I'm writing an anti-cheat client that monitors a user's system while they play games to make sure they aren't cheating. I realize this may seem unethical, but the idea is that the player will voluntarily install and run the client in order to participate in online leagues and tournaments (where cheating is becoming more and more common).
One of the measures I use to make sure the player isn't cheating is to periodically capture their screen. Many cheats allow users to see through walls or gain other similar unfair advantages. If I can spot these artificial enhancements in the screenshot, I've caught a cheater.

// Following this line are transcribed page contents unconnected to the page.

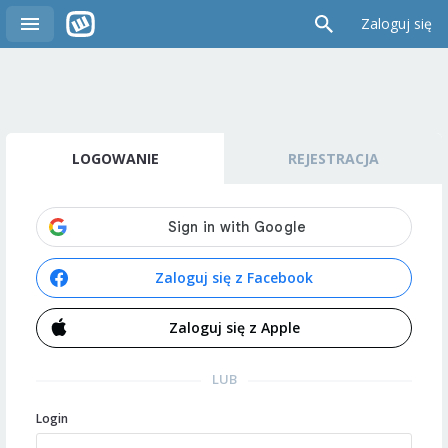
Zaloguj się
LOGOWANIE
REJESTRACJA
Zaloguj się z Facebook
Zaloguj się z Apple
LUB
Login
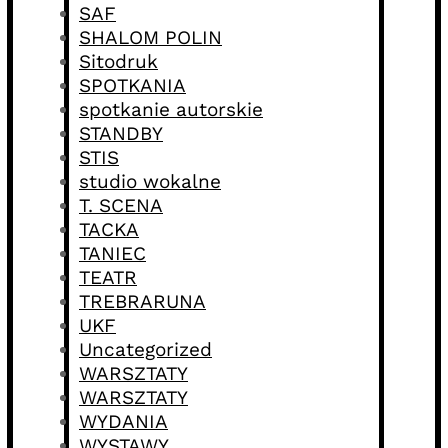
SAF
SHALOM POLIN
Sitodruk
SPOTKANIA
spotkanie autorskie
STANDBY
STIS
studio wokalne
T. SCENA
TACKA
TANIEC
TEATR
TREBRARUNA
UKF
Uncategorized
WARSZTATY
WARSZTATY
WYDANIA
WYSTAWY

This method works wonderfully against most cheats, but fails against the superior ones. Expensive, subscription based cheats have started "spoofing" screenshots by hooking bitblt/stretchblt, disabling the cheat, and returning a "clean" screenshot, after which the cheat is reactivated. I've tried getting around this by using directx and the front buffer to capture the screen (since all the cheats I've studied only worry about bitblt/stretchblt, and now glreadpixels), but when I test this method in fullscreen games I get black screenshots.
To make matters worse, most "good" cheats run in kernel mode, making it a lot tougher to spot/control them. This is why I'm hoping I can find a way to insure real screenshots so I don't have to make a driver to scan for cheats. So, is it possible to keep these cheats from spoofing my screenshots (or get clean directx screenshots in full screen mode)?